Question

Explain the concept of relative strength of acids.

Answer 1

Strength of acids is determined by the extent to which they ionize in aqueous solutions. Strong acids yield high amounts of hydronium ions when ionized in water, whereas weak acids give small amounts of hydronium ions. The relative strength is then determined by measuring their equilibrium constants in aqueous solutions.

Complete answer:
Acids are hydrogen-containing substances that are capable of donating a proton (hydronium ions) to another substance.
When immersed in water, acids ionize to give conjugate acid (hydronium ion) and a conjugate base (anion) of the acid
Acid strength is the measure of the ability of an acid to lose its proton in the form of a hydronium ion.
Strong acids easily dissociate in aqueous solutions to give hydronium ions, whereas weak acids do not completely dissociate to yield hydronium ions.
This strength depends on the bond strength between the hydrogen and the anion of the acid.

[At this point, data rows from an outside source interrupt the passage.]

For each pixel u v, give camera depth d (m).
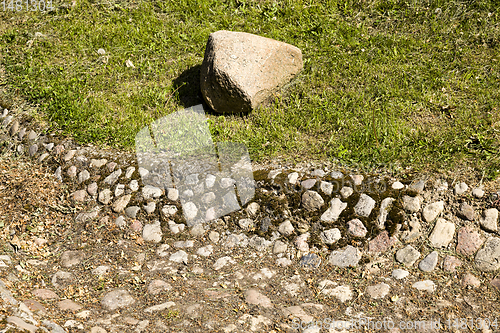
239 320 3.40
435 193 4.22
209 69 5.52
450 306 3.49
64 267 4.22
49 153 5.59
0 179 5.37
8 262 4.09
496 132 4.64
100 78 6.54
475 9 6.47
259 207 4.53
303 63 6.26
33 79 6.65
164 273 4.12
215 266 4.20
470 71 5.54
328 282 3.91
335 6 7.24
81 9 8.22
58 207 4.98
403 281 3.78
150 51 7.01
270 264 4.17
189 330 3.25
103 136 5.56
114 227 4.68
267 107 5.68
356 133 4.96
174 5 7.91
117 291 3.79
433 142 4.68
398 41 6.27
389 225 4.15
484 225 3.90
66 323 3.23
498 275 3.63
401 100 5.37
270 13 7.38
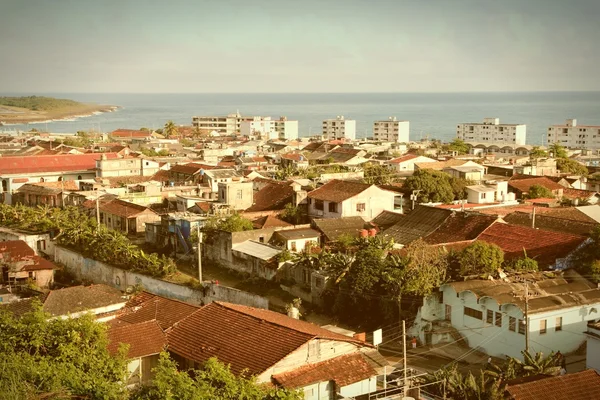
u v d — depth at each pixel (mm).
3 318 39344
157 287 69500
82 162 138125
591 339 45000
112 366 34188
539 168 132375
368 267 58656
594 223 72375
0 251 75312
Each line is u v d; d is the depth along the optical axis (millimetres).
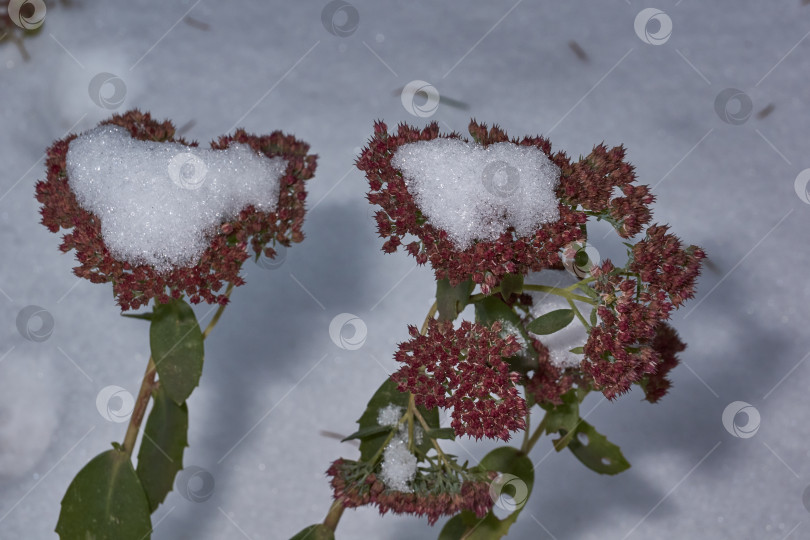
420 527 935
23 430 943
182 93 1023
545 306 812
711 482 951
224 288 972
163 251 783
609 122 1023
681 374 976
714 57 1056
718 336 984
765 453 958
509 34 1062
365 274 984
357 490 793
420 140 780
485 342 777
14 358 958
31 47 1034
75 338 967
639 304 776
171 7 1062
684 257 782
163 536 923
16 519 929
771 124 1035
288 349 967
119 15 1055
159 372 801
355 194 1000
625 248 977
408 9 1075
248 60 1042
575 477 952
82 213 787
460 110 1020
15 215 995
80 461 941
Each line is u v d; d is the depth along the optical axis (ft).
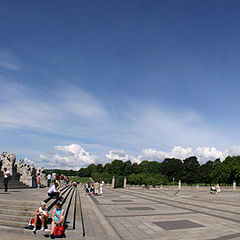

Looking at periodic table trends, if the anion is larger, the bond strength is weaker, implying that the acid is stronger (dissociates easily).
The relative strength of acids is determined by measuring their equilibrium constants in aqueous solutions.
In solutions of the same concentrations, stronger acids ionize to a great extent and hence, yield higher concentrations of hydronium ions compared to weaker acids.
The equilibrium constant for an acid is called the acid-ionization constant, Ka.
Considering the reaction of an acid HA:
$HA(aq)+{{H}_{2}}O(l)\rightleftharpoons {{H}_{3}}{{O}^{+}}(aq)+{{A}^{-}}(aq)$
For this reaction, the equilibrium equation will be written using the formula:
${{K}_{c}}=\dfrac{({{[C]}^{c}}\times {{[D]}^{d}})}{({{[A]}^{a}}\times {{[B]}^{b}})}$
for reaction: $aA(aq)+bB(aq)\rightleftharpoons cC(aq)+dD(aq)$
Therefore, the equilibrium equation for the acid HA ionization will be:
${{K}_{a}}=\dfrac{[{{H}_{3}}{{O}^{+}}][{{A}^{-}}]}{[HA]}$
Despite water being a reactant, it is also a solvent, which is why it is not included in the equation for equilibrium.
The larger the Ka. value of an acid, the larger concentration of hydronium and anions are found.
Therefore, a stronger acid has a larger ionization constant ( ${{K}_{a}}$ ) compared to that of a weaker acid.
As the strength of acids increases, the ionization constant also increases.

Additional Information:
Depending on the Ka values, the strength of a few acids can be arranged:
$C{{H}_{3}}C{{O}_{2}}H < HN{{O}_{2}} < HS{{O}_{4}}^{-}$
$C{{H}_{3}}C{{O}_{2}}H(aq)+{{H}_{2}}O(aq)\rightleftharpoons {{H}_{3}}{{O}^{+}}(aq)+C{{H}_{3}}C{{O}_{2}}^{-}(aq)$
$HN{{O}_{2}}(aq)+{{H}_{2}}O(l)\rightleftharpoons {{H}_{3}}{{O}^{+}}(aq)+N{{O}_{2}}^{-}(aq)$
$HS{{O}_{4}}^{-}(aq)+{{H}_{2}}O(aq)\rightleftharpoons {{H}_{3}}{{O}^{+}}(aq)+S{{O}_{4}}^{2-}(aq)$
${{K}_{a}}=1.8\times {{10}^{-5}}$
${{K}_{a}}=4.6\times {{10}^{-4}}$
${{K}_{a}}=1.2\times {{10}^{-2}}$

Note:
Remember the definitions of acids, strength of acids and the formula for equilibrium. The word ‘relative’ implies that you need to compare the new value (hydronium concentration) to the original value (concentration of acid).